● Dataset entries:

====

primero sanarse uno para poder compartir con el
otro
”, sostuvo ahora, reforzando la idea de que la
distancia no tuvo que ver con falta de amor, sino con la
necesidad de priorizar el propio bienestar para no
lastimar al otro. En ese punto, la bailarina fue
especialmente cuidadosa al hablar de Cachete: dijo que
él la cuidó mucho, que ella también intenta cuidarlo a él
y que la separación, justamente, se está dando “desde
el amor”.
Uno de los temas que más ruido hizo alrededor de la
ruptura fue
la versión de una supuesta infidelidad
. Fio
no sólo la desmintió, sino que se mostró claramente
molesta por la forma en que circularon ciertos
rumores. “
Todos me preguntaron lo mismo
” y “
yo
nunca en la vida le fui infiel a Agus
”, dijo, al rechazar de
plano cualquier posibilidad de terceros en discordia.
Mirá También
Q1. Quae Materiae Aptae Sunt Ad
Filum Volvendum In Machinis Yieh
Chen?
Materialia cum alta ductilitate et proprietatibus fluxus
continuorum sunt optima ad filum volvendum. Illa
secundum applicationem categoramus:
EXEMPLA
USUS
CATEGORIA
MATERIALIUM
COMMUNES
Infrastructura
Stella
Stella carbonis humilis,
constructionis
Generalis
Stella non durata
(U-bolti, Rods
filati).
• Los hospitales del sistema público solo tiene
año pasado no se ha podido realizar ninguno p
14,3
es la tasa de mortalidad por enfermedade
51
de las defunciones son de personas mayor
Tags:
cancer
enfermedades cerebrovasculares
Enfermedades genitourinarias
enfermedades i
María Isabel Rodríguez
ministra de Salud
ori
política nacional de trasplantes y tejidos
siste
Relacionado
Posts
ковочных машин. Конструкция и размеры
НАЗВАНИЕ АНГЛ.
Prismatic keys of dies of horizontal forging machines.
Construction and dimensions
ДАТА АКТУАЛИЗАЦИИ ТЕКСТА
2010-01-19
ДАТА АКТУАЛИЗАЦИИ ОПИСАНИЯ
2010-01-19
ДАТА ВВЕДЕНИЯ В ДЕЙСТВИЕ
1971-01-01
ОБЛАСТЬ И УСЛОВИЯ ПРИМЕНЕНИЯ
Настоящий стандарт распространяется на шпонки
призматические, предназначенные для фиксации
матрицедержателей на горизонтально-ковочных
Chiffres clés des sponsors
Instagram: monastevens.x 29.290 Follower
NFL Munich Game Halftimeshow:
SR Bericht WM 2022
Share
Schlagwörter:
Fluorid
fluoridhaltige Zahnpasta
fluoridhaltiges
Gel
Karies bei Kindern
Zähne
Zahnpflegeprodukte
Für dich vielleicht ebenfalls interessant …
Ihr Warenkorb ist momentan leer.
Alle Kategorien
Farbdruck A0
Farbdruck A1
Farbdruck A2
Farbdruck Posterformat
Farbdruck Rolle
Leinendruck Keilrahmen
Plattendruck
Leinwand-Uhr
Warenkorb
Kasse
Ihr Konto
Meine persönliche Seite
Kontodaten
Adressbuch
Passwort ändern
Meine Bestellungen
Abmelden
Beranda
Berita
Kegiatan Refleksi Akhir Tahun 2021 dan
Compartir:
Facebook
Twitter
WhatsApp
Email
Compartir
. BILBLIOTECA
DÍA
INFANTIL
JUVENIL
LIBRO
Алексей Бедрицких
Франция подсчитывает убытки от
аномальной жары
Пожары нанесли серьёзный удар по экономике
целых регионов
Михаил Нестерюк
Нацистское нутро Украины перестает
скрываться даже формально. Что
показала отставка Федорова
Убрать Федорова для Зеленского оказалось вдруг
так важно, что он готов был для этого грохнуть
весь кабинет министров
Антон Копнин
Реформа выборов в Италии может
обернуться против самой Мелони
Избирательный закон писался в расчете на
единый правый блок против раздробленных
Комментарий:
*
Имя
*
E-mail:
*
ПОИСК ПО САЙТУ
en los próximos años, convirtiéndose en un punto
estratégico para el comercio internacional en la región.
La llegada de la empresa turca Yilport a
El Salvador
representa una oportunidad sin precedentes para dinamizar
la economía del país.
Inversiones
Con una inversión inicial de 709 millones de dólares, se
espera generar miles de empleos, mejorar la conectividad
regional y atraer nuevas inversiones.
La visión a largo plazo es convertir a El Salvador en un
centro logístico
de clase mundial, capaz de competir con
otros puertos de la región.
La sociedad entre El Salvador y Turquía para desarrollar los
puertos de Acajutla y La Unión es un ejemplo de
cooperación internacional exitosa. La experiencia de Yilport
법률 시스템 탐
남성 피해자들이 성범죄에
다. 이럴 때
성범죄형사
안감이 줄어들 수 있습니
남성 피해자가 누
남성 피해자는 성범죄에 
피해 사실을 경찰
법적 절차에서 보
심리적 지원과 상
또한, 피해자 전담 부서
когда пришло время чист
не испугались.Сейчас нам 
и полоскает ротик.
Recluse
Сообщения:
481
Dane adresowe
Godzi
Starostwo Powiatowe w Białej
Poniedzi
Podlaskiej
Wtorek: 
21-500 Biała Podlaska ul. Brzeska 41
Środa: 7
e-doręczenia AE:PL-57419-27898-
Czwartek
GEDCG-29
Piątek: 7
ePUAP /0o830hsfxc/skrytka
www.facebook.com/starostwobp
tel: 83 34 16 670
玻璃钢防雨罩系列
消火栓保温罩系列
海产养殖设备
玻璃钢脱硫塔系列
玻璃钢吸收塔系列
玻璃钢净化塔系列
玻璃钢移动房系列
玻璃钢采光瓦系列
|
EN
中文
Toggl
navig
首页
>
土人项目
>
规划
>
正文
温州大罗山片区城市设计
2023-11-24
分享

====

● The task:
Which lines of the entries above contain the string "punto"? Copy each one.

● Exercise output:
lastimar al otro. En ese punto, la bailarina fue
en los próximos años, convirtiéndose en un punto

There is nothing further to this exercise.